* _TASK GOAL_
Write out every line of the entries below unchanged, leaving out the pictures.

Excerpt from a dataset

....

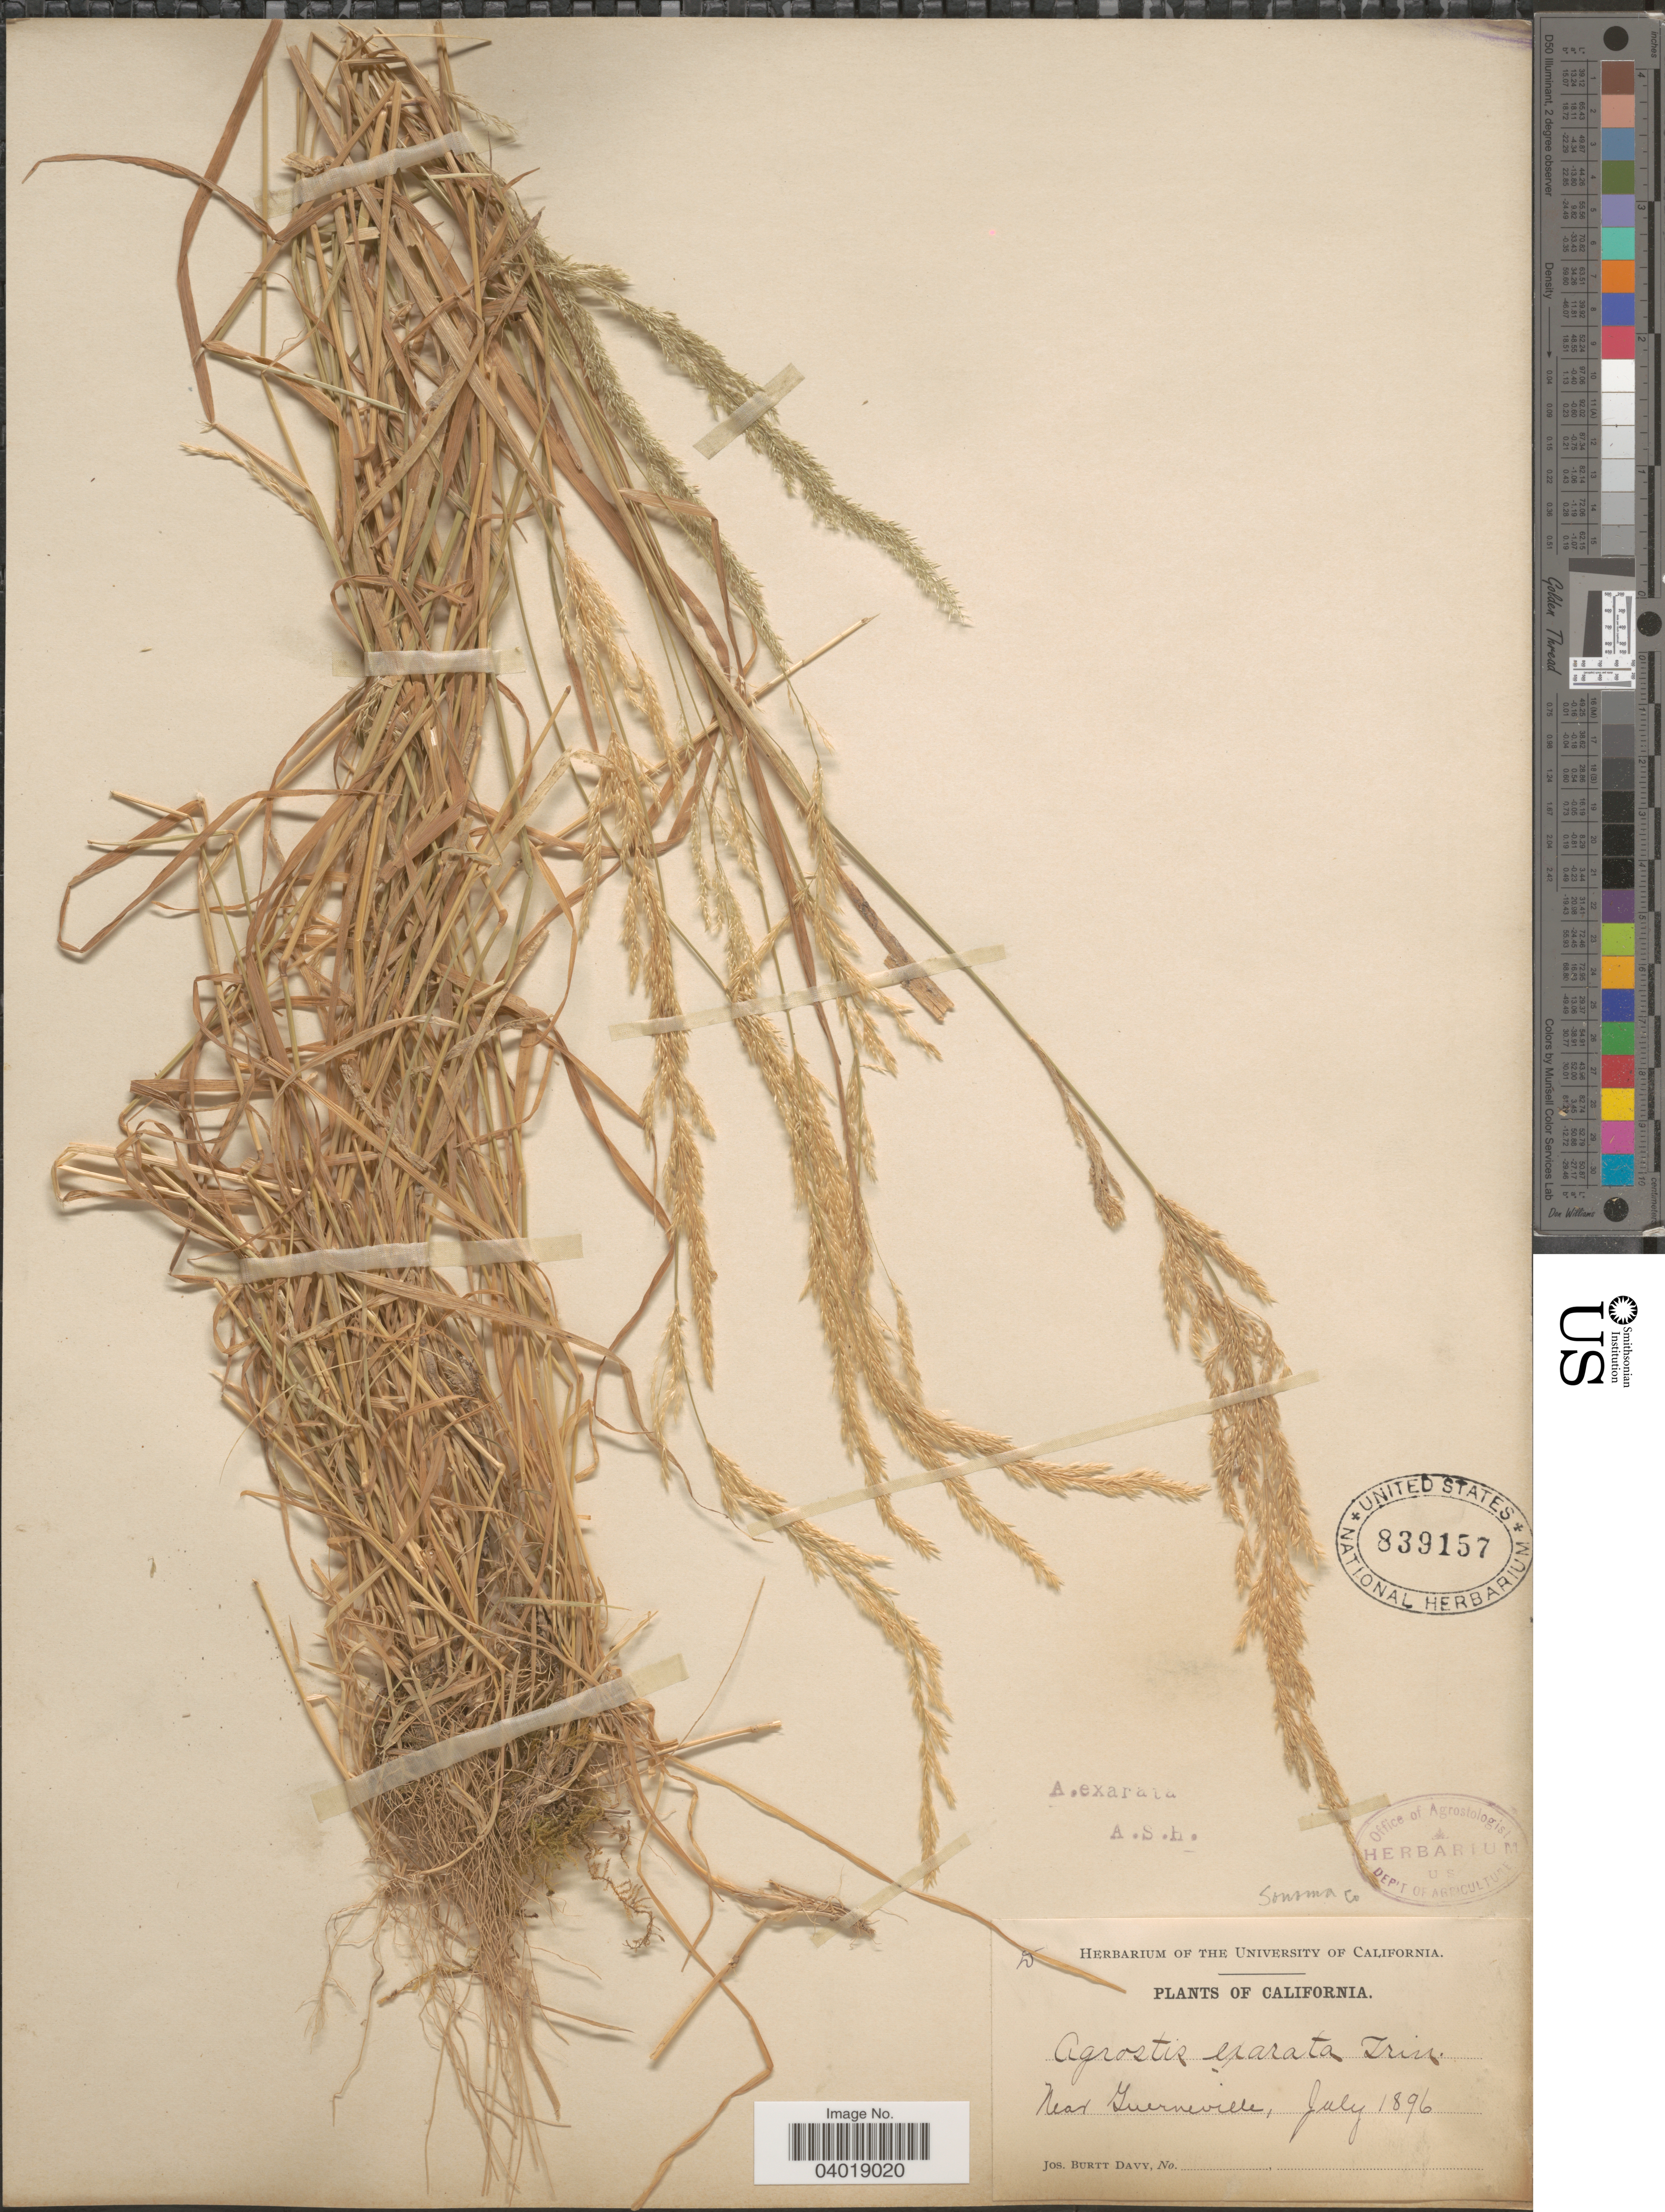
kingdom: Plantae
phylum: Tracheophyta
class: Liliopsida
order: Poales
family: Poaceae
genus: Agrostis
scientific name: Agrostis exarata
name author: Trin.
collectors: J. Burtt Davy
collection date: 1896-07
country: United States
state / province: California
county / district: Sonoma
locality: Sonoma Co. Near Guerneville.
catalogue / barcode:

....

* _ANSWER TO THIS TASK_
kingdom: Plantae
phylum: Tracheophyta
class: Liliopsida
order: Poales
family: Poaceae
genus: Agrostis
scientific name: Agrostis exarata
name author: Trin.
collectors: J. Burtt Davy
collection date: 1896-07
country: United States
state / province: California
county / district: Sonoma
locality: Sonoma Co. Near Guerneville.
catalogue / barcode:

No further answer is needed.